On October 22, 2008, Bartlett stole a base in the fifth inning of Game 1 of the World Series, earning America a free taco from Taco Bell. Bartlett finished the season batting .286 with one home run, and was voted by local Tampa sportswriters as the Rays' MVP for the year.

On July 5, 2009, Bartlett was selected to represent Tampa Bay in the 2009 All Star Game. He finished the year batting .320, which was, at the time, the highest batting average in Rays history. On July 23 of the same year, against the Chicago White Sox, he grounded out to Alexei Ramírez for the final out of Mark Buehrle's perfect game. Bartlett had a 19-game hitting streak during the season, which would stay the longest hitting streak in Rays history until it was broken by Yandy Díaz in 2024.

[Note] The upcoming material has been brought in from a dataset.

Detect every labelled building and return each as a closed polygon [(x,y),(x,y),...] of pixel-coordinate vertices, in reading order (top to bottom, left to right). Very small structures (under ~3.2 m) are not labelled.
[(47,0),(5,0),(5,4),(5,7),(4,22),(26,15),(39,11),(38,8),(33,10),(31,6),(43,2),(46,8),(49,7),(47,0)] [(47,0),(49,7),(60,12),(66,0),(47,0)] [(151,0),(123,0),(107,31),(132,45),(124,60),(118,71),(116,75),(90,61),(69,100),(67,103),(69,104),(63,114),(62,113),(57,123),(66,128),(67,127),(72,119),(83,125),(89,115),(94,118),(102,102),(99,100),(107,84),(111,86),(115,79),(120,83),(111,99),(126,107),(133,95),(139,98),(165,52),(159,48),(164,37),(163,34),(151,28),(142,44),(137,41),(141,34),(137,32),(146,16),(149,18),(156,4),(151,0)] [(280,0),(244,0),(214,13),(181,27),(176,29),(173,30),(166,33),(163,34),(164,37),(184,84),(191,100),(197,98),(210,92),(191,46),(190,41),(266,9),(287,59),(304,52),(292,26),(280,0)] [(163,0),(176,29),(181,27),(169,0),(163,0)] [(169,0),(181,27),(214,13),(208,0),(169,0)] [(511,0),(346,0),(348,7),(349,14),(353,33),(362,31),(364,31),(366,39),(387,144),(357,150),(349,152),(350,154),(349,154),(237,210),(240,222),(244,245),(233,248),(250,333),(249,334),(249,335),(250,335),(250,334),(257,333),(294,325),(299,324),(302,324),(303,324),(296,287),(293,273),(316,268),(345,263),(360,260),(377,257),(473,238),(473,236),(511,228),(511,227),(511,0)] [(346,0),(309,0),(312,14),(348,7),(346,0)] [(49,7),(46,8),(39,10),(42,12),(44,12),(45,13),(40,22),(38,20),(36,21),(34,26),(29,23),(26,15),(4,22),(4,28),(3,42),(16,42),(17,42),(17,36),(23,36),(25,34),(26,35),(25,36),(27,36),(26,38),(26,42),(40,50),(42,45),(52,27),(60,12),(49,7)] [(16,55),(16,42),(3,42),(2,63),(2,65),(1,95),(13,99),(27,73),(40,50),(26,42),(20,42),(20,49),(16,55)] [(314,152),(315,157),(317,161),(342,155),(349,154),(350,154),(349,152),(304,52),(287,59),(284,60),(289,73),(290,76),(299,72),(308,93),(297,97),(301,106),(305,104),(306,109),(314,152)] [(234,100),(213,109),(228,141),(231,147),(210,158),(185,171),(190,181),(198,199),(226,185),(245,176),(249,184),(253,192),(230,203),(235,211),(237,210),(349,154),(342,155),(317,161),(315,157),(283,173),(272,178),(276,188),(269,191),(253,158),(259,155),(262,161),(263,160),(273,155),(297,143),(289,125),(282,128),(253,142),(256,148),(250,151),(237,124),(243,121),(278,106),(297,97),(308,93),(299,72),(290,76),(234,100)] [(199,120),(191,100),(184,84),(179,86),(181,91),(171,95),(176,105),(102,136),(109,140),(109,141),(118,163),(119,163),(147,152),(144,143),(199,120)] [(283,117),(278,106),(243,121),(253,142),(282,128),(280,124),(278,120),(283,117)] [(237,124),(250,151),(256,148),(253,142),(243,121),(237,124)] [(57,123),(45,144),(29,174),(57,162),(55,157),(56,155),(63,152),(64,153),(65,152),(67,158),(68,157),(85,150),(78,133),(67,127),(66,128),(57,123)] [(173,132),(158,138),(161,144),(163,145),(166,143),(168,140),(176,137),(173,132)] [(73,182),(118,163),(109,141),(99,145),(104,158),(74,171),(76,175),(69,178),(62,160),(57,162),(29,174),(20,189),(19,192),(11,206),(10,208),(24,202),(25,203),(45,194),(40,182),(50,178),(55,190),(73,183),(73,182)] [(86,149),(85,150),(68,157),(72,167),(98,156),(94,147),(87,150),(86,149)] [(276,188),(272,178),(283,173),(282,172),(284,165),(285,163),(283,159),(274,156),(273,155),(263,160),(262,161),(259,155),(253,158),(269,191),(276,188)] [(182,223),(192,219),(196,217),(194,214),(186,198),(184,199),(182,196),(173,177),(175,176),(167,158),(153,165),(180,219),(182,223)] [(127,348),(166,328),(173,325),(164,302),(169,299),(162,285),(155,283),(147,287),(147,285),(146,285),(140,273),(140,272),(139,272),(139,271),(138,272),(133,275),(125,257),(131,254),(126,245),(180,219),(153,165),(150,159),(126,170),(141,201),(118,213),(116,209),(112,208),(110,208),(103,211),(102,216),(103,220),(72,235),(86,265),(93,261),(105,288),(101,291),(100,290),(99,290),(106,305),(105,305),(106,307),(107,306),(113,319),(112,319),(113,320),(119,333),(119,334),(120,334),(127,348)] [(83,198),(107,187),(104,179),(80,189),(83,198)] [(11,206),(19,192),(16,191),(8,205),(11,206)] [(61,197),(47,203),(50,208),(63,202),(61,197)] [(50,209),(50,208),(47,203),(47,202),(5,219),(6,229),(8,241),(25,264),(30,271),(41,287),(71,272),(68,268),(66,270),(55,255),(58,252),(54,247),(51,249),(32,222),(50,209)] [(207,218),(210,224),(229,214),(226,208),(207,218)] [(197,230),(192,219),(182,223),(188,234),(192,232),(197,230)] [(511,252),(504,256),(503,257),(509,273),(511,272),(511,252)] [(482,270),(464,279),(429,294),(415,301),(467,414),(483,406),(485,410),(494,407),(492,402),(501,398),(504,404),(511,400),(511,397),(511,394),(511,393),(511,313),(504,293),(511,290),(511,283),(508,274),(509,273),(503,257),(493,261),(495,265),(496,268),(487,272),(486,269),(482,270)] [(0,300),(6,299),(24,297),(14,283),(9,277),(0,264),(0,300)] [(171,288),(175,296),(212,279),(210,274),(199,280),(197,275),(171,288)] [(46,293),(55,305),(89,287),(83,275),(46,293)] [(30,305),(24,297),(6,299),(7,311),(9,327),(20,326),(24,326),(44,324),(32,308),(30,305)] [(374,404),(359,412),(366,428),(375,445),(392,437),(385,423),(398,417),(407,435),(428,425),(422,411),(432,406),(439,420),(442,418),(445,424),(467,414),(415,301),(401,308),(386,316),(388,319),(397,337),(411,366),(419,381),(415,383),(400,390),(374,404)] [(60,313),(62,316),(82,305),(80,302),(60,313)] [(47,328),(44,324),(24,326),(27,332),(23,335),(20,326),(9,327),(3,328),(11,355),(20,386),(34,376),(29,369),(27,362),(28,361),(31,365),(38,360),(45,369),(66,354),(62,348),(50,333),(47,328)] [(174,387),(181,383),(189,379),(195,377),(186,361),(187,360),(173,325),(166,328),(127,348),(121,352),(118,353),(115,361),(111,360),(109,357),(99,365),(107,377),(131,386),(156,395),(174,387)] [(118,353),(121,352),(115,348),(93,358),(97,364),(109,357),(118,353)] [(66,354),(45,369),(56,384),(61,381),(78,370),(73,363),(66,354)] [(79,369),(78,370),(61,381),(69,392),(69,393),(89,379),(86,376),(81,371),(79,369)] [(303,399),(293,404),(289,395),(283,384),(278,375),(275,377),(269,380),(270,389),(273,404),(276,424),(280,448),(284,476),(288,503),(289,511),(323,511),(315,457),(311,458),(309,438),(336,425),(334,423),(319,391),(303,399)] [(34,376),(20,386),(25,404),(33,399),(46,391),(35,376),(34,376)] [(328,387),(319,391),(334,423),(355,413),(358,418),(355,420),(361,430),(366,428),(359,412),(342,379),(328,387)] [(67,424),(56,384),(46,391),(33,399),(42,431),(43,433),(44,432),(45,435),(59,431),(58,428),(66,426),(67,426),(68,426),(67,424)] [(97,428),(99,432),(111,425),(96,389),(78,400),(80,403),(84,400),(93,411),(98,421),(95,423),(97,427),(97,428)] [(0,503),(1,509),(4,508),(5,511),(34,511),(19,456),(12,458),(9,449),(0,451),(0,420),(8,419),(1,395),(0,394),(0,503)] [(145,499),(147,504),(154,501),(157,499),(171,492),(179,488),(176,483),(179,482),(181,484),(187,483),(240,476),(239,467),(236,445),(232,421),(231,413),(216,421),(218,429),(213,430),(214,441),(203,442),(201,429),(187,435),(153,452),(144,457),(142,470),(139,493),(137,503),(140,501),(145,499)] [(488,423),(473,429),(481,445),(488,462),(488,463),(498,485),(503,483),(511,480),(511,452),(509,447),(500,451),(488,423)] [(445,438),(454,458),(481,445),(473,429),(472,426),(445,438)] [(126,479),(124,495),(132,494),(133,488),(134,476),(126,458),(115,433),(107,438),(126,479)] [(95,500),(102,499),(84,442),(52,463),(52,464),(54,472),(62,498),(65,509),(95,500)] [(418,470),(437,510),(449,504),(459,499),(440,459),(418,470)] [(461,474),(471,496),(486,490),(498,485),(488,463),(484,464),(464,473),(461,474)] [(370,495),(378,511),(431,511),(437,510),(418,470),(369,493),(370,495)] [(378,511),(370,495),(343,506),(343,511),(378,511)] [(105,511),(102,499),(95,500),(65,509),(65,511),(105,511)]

Bartlett played in 135 games for the Rays in 2010 and posted a batting line of .254/.324/.350. On December 17, 2010, Bartlett was traded to the San Diego Padres for Adam Russell, Cesar Ramos, Brandon Gomes, and Cole Figueroa.

Bartlett was the Padres regular shortstop in 2011 and finished the season batting .245 with 2 home runs and 23 stolen bases. He had the lowest slugging percentage of all major league ballplayers with 512 or more plate appearances, at .307.

The Padres opened 2012 with Bartlett again as their everyday shortstop but he played his last game for the team on May 14, batting .133 with 4 RBI over 29 games. Three days later he was moved to the disabled list with a right knee strain. On the same day, his fellow middle infielder Orlando Hudson was released and the Padres brought up Everth Cabrera and Alexi Amarista in corresponding moves. On August 20, 2012, the Padres requested unconditional release waivers on Bartlett.

After sitting out the 2013 season, he signed a non roster contract with the Minnesota Twins on November 11, 2013. After playing in three games for the Twins, Bartlett retired on April 19, 2014.